* WORK TASK:
On every line of the listing, check for "import"; copy the lines that have it.

* MATERIAL SUPPLIED:
———

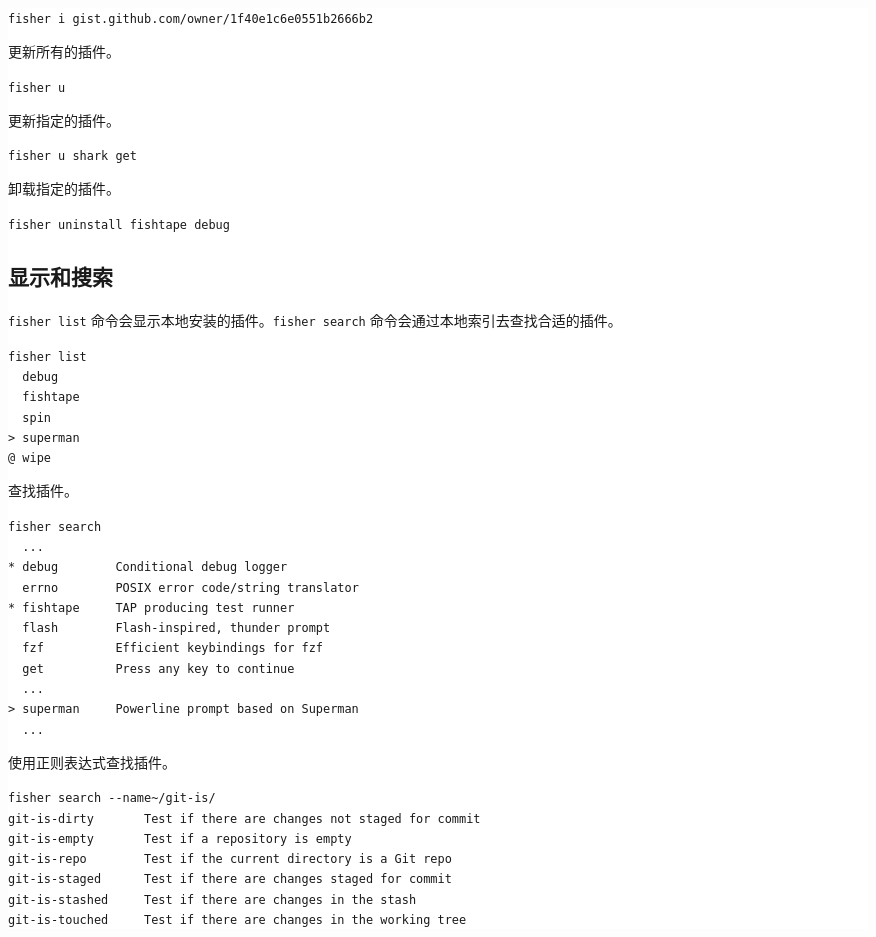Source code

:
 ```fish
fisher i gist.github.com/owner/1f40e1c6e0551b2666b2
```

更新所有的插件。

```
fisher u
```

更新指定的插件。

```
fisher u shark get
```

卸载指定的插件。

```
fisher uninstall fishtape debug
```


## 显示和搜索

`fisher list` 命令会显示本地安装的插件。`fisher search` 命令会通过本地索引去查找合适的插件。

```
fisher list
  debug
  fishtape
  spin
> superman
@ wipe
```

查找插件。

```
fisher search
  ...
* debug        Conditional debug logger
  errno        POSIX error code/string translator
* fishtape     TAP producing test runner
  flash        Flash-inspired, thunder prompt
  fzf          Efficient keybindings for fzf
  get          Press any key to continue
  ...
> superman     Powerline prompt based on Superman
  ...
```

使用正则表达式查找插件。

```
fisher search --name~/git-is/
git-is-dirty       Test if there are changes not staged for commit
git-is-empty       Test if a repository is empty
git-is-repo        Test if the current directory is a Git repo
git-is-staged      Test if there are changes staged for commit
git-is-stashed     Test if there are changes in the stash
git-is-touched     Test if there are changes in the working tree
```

———

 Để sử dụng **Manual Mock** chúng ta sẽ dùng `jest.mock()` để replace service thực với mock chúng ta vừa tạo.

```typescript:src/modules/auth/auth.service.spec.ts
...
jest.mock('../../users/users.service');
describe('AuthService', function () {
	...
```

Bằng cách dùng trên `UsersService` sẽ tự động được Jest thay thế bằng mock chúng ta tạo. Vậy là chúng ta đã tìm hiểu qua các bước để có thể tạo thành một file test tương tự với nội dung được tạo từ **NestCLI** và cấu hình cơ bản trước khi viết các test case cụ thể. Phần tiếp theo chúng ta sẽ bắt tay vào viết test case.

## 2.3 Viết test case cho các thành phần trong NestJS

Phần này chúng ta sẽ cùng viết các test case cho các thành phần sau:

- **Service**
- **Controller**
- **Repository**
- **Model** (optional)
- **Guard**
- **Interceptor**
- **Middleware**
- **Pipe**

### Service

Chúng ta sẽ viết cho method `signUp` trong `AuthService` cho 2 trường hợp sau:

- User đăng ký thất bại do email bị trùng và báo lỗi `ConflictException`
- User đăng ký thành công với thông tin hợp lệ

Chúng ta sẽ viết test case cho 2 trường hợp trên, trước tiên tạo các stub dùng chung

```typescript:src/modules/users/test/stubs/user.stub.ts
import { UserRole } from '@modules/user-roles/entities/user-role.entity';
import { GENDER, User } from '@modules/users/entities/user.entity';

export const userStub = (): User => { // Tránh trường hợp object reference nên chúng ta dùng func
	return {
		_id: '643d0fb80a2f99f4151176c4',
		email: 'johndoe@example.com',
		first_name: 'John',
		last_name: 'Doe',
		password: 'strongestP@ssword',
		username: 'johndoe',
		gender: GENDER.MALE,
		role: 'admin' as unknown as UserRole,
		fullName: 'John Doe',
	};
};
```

———

* YOUR RESPONSE:
import { UserRole } from '@modules/user-roles/entities/user-role.entity';
import { GENDER, User } from '@modules/users/entities/user.entity';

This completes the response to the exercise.